Three-quarters of the servers contained malicious values, which Imperva said is an indication of infection, and more than two-thirds of the open Redis servers contained malicious keys. The honeypot data also revealed that those infected servers with "backup" keys were attacked from a medium-sized botnet (610 IPs) with 86% of the IPs located in China.
Security research team leader at Imperva, Nadav Avital wrote in a blog post today that the high percentage of infections was most likely because they are being directly exposed to the internet. "However, this is highly unrecommended and creates huge security risks."
Earlier this year, Imperva reported on the RedisWannaMine attack, which propagates through open Redi and Windows servers. Since then, the researchers have learned of additional attacks.
A tool with many attributes, Redis can be used as an in-memory distributed database, cache or message broker. Because it is designed to be accessed by trusted clients inside trusted environments, Redis should not be publicly exposed.
"To help protect Redis servers from falling victim to these infections, they should never be connected to the internet and, because Redis does not use encryption and stores data in plain text, no sensitive data should ever be stored on the servers," Avital wrote.
"Security issues commonly arise when people don’t read the documentation and migrate services to the cloud, without being aware of the consequences or the adequate measures that are needed to do so," he continued.
The research revealed the magnitude of the problem within 24 hours of being made public. Once publicly available, the servers of Imperva customers were targeted by vulnerability scanners and crypto-mining infections and attacked more than 70,000 times by 295 IPs.

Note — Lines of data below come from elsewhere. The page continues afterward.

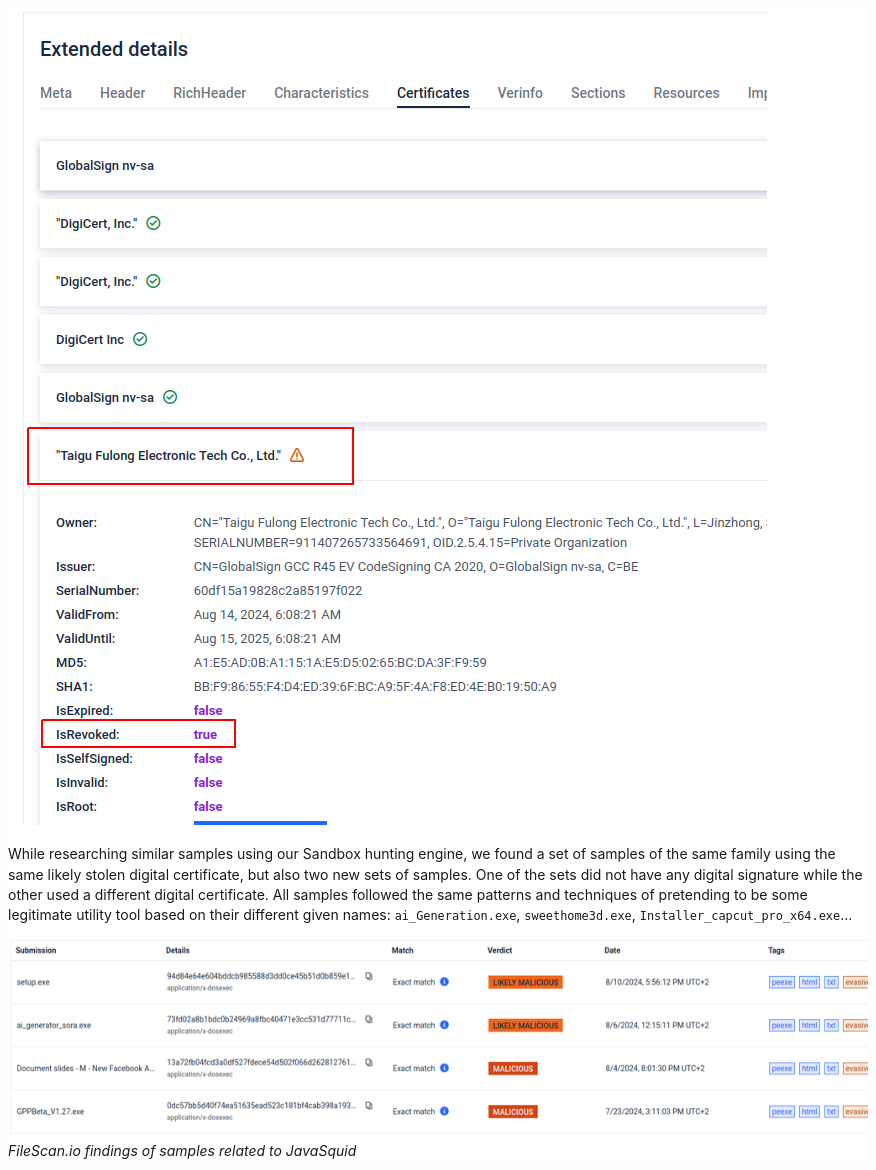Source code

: ![Revoked digital certificate information of the malware sample](/assets/img/2024-11-11-JavaSquid-research/fs-analysis-2.png)

While researching similar samples using our Sandbox hunting engine, we found a set of samples of the same family using the same likely stolen digital certificate, but also two new sets of samples. One of the sets did not have any digital signature while the other used a different digital certificate. All samples followed the same patterns and techniques of pretending to be some legitimate utility tool based on their different given names: `ai_Generation.exe`, `sweethome3d.exe`, `Installer_capcut_pro_x64.exe`...

![FileScan.io findings of samples related to JavaSquid](/assets/img/2024-11-11-JavaSquid-research/hits.png)
_FileScan.io findings of samples related to JavaSquid_
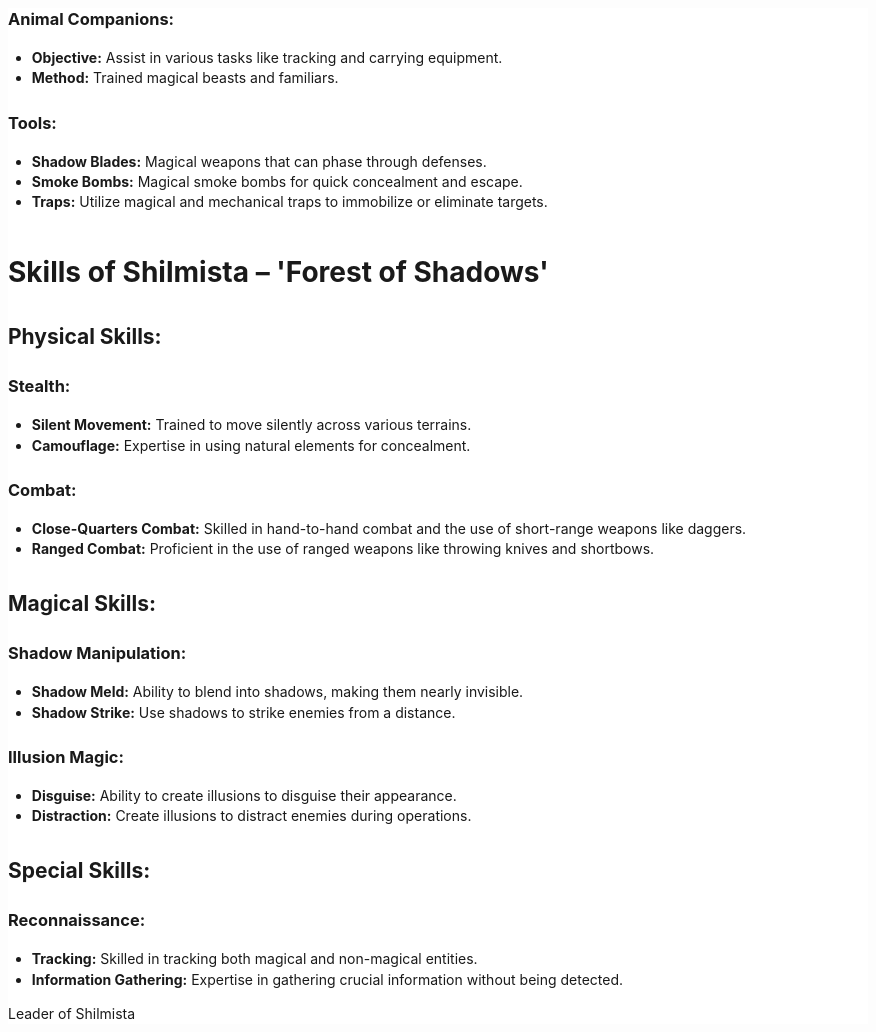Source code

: ### Animal Companions:
- **Objective:** Assist in various tasks like tracking and carrying equipment.
- **Method:** Trained magical beasts and familiars.


### Tools:
- **Shadow Blades:** Magical weapons that can phase through defenses.
- **Smoke Bombs:** Magical smoke bombs for quick concealment and escape.
- **Traps:** Utilize magical and mechanical traps to immobilize or eliminate targets.


# Skills of Shilmista – 'Forest of Shadows'

## Physical Skills:

### Stealth:
- **Silent Movement:** Trained to move silently across various terrains.
- **Camouflage:** Expertise in using natural elements for concealment.

### Combat:
- **Close-Quarters Combat:** Skilled in hand-to-hand combat and the use of short-range weapons like daggers.
- **Ranged Combat:** Proficient in the use of ranged weapons like throwing knives and shortbows.

## Magical Skills:

### Shadow Manipulation:
- **Shadow Meld:** Ability to blend into shadows, making them nearly invisible.
- **Shadow Strike:** Use shadows to strike enemies from a distance.

### Illusion Magic:
- **Disguise:** Ability to create illusions to disguise their appearance.
- **Distraction:** Create illusions to distract enemies during operations.

## Special Skills:

### Reconnaissance:
- **Tracking:** Skilled in tracking both magical and non-magical entities.
- **Information Gathering:** Expertise in gathering crucial information without being detected.

Leader of Shilmista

"The attacks included SQL injection, cross-site scripting, malicious file uploads, remote code executions etc. These numbers suggest that attackers are harnessing vulnerable Redis servers to mount further attacks on the attacker’s behalf," Avital said.
"As a side note, going through the huge amount of publicly available data, we found private SSH keys that can be used to access servers, certificates that can be used to decrypt network traffic, PII, and more sensitive data," he said.